You are viewing a plain text version of this content. The canonical link for it is here.

Posted to user@spark.apache.org by DB Tsai <db...@alpinenow.com> on 2014/01/24 02:11:41 UTC

Submitting job to Yarn's ResourceManager

Hi guys,

We were able to submit our spark application to yarn's resource manager
(PivotalHD 1.0.1), and the expected result is printed in the stdout of the
container log; however, when we took a look at Tracking UI, we got the
following error 500. There is no problem for traditional mapreduce job. Is
there any suggestion to dig into this problem?

Secondly, we submitted our job through our java app, and since the
application is actually running on the remote machine, it seems that there
is no easy way to interact between our main application running locally,
and the spark application running remotely. For example, if we would like
to know the progress of our spark application, we have to write it to HDFS,
and then read it back in our main application. It's the same to retrieve
the final spark job return. Is there any way to interact through some kind
of api without going through the HDFS?

Finally, sometimes, we would like to test some code quickly through
spark-shell. And it seems that every operation is running locally when we
lunch spark-shell in yarn-client mode (I knew it's not supported to run
spark-shell in yarn-standalone mode). Is there anyway to make spark-shell
running in the distributed fashion with yarn?

Thanks.
HTTP ERROR 500

Problem accessing /proxy/application_1389853114516_1011/. Reason:

    Server Error

Caused by:

java.io.IOException: java.net.URISyntaxException: Expected authority
at index 7: http://
	at org.apache.hadoop.yarn.server.webproxy.WebAppProxyServlet.doGet(WebAppProxyServlet.java:318)
	at javax.servlet.http.HttpServlet.service(HttpServlet.java:707)
	at javax.servlet.http.HttpServlet.service(HttpServlet.java:820)
	at org.eclipse.jetty.servlet.ServletHolder.handle(ServletHolder.java:652)
	at org.eclipse.jetty.servlet.ServletHandler$CachedChain.doFilter(ServletHandler.java:1320)



Sincerely,

DB Tsai
Machine Learning Engineer
Alpine Data Labs
--------------------------------------
Web: http://alpinenow.com/

Re: Submitting job to Yarn's ResourceManager

Posted by Tom Graves <tg...@yahoo.com>.

The tracking url will error if the application has completed or if you are running yarn client mode (that hasn't bee hooked up) . In yarn client mode you can get url for UI via the messages that come out on the console.

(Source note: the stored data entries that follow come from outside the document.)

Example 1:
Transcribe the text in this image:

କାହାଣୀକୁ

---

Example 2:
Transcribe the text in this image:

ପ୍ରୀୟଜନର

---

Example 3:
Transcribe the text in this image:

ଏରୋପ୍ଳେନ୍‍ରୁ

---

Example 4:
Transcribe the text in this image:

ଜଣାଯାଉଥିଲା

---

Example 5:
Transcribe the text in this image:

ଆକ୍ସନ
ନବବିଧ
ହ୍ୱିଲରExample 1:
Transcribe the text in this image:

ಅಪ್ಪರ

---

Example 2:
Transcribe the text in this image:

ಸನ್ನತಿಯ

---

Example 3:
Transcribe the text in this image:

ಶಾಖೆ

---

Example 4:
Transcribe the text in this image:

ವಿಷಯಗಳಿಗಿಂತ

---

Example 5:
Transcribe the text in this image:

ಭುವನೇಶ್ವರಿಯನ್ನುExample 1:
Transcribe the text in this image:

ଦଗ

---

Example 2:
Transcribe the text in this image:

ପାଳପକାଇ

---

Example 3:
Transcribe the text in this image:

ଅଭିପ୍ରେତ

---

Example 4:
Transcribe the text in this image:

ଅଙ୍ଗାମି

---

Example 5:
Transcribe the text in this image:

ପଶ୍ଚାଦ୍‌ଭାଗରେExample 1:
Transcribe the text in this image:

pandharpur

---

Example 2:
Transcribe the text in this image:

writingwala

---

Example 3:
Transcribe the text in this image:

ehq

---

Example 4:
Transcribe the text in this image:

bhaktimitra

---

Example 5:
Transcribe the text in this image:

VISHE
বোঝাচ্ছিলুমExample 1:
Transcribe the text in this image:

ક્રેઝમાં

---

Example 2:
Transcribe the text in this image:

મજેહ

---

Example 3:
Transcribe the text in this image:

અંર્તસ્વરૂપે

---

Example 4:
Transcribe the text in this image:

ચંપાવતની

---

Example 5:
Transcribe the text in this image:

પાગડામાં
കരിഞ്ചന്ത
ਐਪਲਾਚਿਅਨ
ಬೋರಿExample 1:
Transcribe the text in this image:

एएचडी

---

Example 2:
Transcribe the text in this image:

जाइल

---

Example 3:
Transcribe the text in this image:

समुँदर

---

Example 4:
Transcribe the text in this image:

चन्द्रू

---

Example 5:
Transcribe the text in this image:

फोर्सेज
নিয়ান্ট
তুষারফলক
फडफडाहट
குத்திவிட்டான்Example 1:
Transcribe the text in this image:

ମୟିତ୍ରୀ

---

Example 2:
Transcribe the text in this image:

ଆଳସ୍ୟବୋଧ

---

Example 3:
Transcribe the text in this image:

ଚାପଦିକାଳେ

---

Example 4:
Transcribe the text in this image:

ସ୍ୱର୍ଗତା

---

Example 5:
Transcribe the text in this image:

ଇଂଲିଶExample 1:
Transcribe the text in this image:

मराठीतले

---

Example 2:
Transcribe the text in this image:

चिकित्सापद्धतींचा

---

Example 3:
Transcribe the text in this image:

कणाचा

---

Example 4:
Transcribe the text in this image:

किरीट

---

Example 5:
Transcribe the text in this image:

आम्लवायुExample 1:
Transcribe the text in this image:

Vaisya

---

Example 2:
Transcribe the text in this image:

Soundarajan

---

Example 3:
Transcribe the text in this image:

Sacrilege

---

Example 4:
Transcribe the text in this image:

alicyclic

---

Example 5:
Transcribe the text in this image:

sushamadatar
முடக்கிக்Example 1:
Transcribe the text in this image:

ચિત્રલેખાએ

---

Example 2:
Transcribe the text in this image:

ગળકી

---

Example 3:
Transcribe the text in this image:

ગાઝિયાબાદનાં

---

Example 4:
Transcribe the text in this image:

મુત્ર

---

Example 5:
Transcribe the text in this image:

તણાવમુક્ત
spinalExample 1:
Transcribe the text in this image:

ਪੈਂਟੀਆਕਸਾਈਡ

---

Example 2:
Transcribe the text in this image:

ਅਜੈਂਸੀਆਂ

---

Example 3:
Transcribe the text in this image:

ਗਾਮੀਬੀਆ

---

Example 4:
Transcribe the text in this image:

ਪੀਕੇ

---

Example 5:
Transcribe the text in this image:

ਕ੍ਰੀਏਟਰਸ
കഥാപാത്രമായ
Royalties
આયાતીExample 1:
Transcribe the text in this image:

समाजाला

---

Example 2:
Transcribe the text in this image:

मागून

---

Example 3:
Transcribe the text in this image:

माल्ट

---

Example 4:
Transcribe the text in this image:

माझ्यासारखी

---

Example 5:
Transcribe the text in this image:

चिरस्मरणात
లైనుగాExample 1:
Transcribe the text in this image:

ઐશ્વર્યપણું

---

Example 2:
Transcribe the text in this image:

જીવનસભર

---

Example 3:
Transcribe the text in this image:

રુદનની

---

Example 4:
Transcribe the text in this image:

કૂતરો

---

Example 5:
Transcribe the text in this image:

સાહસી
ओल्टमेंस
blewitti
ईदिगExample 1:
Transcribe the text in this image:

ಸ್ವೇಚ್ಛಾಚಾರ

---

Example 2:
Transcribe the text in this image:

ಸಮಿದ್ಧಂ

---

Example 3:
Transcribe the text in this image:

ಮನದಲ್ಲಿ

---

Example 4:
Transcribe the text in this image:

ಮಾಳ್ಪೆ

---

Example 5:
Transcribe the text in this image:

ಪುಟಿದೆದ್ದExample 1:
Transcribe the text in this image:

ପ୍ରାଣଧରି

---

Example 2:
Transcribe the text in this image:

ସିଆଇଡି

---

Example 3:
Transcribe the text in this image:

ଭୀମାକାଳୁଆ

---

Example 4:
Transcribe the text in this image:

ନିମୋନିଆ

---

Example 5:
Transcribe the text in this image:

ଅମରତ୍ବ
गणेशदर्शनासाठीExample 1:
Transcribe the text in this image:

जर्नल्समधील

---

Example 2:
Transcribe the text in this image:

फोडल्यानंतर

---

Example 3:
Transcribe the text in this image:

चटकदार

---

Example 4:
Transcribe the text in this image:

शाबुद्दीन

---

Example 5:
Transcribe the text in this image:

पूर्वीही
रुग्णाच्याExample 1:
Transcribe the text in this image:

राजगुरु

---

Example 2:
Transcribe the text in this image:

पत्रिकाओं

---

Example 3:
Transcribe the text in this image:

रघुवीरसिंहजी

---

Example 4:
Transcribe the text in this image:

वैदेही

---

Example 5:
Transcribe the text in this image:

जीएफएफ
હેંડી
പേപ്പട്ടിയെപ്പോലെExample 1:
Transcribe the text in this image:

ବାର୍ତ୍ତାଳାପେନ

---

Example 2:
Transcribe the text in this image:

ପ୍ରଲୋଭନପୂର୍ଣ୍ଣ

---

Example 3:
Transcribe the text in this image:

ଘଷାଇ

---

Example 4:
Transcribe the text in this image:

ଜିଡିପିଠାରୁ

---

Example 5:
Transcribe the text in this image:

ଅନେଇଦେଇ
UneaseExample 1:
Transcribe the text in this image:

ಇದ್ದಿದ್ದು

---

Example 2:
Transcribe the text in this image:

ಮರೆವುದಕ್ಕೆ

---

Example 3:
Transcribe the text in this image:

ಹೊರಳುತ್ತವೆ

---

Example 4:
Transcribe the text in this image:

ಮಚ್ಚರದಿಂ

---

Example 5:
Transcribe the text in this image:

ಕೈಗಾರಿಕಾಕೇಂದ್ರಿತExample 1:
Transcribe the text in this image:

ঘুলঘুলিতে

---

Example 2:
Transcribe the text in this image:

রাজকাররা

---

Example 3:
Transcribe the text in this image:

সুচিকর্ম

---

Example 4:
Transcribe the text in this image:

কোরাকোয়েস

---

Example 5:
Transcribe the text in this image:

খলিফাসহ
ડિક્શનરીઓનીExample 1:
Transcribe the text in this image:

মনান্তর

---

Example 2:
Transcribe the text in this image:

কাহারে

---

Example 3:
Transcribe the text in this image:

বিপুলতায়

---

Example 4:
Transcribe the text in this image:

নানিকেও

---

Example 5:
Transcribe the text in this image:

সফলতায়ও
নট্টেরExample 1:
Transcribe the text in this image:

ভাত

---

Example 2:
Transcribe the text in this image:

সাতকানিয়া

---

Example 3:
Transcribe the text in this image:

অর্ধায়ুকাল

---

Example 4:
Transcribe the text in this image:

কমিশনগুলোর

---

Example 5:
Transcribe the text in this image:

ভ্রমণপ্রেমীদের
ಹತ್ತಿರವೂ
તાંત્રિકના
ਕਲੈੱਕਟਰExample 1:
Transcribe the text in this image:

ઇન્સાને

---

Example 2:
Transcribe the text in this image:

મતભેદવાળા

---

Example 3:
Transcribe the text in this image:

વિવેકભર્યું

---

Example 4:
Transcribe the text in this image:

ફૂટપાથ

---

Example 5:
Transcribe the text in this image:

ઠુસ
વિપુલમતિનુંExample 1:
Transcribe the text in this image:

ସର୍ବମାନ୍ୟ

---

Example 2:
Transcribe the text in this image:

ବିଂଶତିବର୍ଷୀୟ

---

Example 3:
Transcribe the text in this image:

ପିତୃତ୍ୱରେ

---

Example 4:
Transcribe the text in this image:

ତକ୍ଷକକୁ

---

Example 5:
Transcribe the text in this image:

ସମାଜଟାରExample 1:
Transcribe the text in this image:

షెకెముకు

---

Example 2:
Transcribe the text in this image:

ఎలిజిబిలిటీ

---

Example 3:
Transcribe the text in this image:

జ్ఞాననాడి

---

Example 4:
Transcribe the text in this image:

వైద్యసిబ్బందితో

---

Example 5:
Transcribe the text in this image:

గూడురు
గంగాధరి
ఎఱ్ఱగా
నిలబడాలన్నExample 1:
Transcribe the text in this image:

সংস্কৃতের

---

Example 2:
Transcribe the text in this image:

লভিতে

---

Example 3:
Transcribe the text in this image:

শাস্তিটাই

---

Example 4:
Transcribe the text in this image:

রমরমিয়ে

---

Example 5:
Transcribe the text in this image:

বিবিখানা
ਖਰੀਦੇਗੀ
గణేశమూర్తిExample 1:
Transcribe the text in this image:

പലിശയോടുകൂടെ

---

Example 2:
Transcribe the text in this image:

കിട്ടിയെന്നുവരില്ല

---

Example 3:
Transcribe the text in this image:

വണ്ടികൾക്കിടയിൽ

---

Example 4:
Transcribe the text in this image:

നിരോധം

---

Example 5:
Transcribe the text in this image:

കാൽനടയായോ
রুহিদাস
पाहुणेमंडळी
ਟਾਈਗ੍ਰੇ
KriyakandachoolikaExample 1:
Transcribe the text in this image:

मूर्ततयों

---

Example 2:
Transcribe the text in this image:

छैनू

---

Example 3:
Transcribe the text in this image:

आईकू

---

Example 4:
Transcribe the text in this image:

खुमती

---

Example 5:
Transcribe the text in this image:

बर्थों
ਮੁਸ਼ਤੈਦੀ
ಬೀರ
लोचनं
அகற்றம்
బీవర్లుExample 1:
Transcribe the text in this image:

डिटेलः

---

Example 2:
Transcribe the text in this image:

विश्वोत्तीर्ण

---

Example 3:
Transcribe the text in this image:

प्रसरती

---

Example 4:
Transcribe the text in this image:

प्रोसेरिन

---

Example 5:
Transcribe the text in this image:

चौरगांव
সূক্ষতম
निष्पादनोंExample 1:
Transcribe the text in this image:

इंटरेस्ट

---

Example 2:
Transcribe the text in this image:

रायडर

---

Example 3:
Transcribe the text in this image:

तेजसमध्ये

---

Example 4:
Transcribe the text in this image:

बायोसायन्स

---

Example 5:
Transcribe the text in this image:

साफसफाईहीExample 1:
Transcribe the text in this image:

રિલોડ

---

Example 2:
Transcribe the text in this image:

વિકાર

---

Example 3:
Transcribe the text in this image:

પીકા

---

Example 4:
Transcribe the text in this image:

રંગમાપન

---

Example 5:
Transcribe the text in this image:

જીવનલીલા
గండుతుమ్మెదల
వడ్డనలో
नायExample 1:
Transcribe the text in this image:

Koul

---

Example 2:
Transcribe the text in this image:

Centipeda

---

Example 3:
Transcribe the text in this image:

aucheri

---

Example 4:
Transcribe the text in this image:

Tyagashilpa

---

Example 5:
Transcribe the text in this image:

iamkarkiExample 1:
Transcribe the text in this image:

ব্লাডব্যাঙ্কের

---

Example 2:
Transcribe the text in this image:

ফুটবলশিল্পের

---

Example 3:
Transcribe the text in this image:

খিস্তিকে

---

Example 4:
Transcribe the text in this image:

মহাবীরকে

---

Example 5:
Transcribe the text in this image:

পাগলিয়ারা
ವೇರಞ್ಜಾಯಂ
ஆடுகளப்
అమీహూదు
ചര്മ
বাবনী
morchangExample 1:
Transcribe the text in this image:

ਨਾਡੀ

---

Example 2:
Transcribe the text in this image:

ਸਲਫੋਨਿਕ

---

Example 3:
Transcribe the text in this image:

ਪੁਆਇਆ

In yarn-client mode, are you setting the environment variables to ask for workers, etc. Also make sure the hadoop conf directory is in your classpath.

Tom

On Thursday, January 23, 2014 7:12 PM, DB Tsai <db...@alpinenow.com> wrote:

Hi guys,

We were able to submit our spark application to yarn's resource manager (PivotalHD 1.0.1), and the expected result is printed in the stdout of the container log; however, when we took a look at Tracking UI, we got the following error 500. There is no problem for traditional mapreduce job. Is there any suggestion to dig into this problem?

Secondly, we submitted our job through our java app, and since the application is actually running on the remote machine, it seems that there is no easy way to interact between our main application running locally, and the spark application running remotely. For example, if we would like to know the progress of our spark application, we have to write it to HDFS, and then read it back in our main application. It's the same to retrieve the final spark job return. Is there any way to interact through some kind of api without going through the HDFS?

Finally, sometimes, we would like to test some code quickly through spark-shell. And it seems that every operation is running locally when we lunch spark-shell in yarn-client mode (I knew it's not supported to run spark-shell in yarn-standalone mode). Is there anyway to make spark-shell running in the distributed fashion with yarn?

Thanks.
HTTP ERROR 500
Problem accessing /proxy/application_1389853114516_1011/. Reason:
Server Error
Caused by:
java.io.IOException: java.net.URISyntaxException: Expected authority at index 7: http:// at org.apache.hadoop.yarn.server.webproxy.WebAppProxyServlet.doGet(WebAppProxyServlet.java:318) at javax.servlet.http.HttpServlet.service(HttpServlet.java:707) at javax.servlet.http.HttpServlet.service(HttpServlet.java:820) at org.eclipse.jetty.servlet.ServletHolder.handle(ServletHolder.java:652) at org.eclipse.jetty.servlet.ServletHandler$CachedChain.doFilter(ServletHandler.java:1320)

Sincerely,

DB Tsai
Machine Learning Engineer
Alpine Data Labs
--------------------------------------
Web: http://alpinenow.com/